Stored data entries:
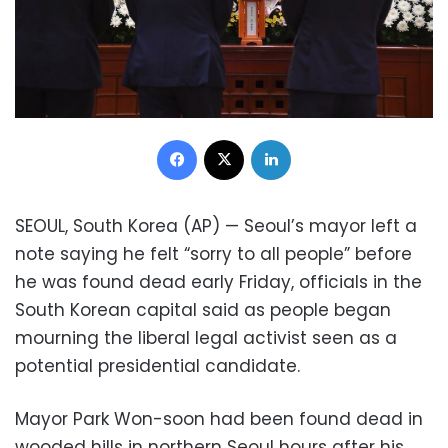
Facebook
X
LinkedIn
SEOUL, South Korea (AP) — Seoul’s mayor left a
note saying he felt “sorry to all people” before
he was found dead early Friday, officials in the
South Korean capital said as people began
mourning the liberal legal activist seen as a
potential presidential candidate.
Mayor Park Won-soon had been found dead in
wooded hills in northern Seoul hours after his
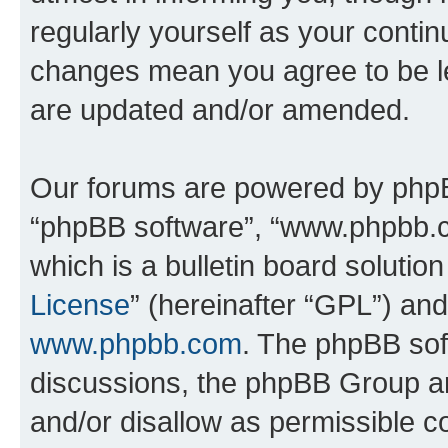
regularly yourself as your conti
changes mean you agree to be l
are updated and/or amended.
Our forums are powered by phpBB 
“phpBB software”, “www.phpbb.
which is a bulletin board solutio
License
” (hereinafter “GPL”) a
www.phpbb.com
. The phpBB soft
discussions, the phpBB Group ar
and/or disallow as permissible c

■ Problem description: Copy out each line of the data exactly as it reads; skip the pictures.

■ Written response:
Facebook
X
LinkedIn
SEOUL, South Korea (AP) — Seoul’s mayor left a
note saying he felt “sorry to all people” before
he was found dead early Friday, officials in the
South Korean capital said as people began
mourning the liberal legal activist seen as a
potential presidential candidate.
Mayor Park Won-soon had been found dead in
wooded hills in northern Seoul hours after his
regularly yourself as your conti
changes mean you agree to be l
are updated and/or amended.
Our forums are powered by phpBB 
“phpBB software”, “www.phpbb.
which is a bulletin board solutio
License
” (hereinafter “GPL”) a
www.phpbb.com
. The phpBB soft
discussions, the phpBB Group ar
and/or disallow as permissible c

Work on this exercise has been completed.